*** Begin section ***

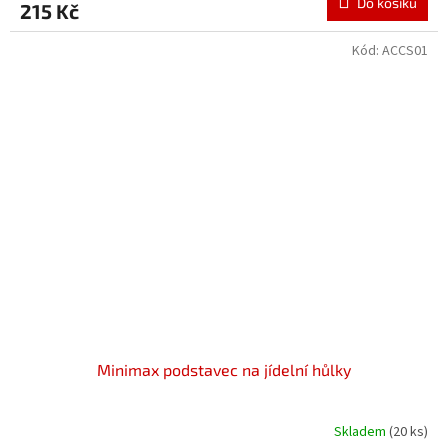
Do košíku
215 Kč
Kód:
ACCS01
Minimax podstavec na jídelní hůlky
Skladem
(20 ks)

*** End section ***

Print every line of text from the item above verbatim, omitting the picture.

◆ **Response to this exercise**
Do košíku
215 Kč
Kód:
ACCS01
Minimax podstavec na jídelní hůlky
Skladem
(20 ks)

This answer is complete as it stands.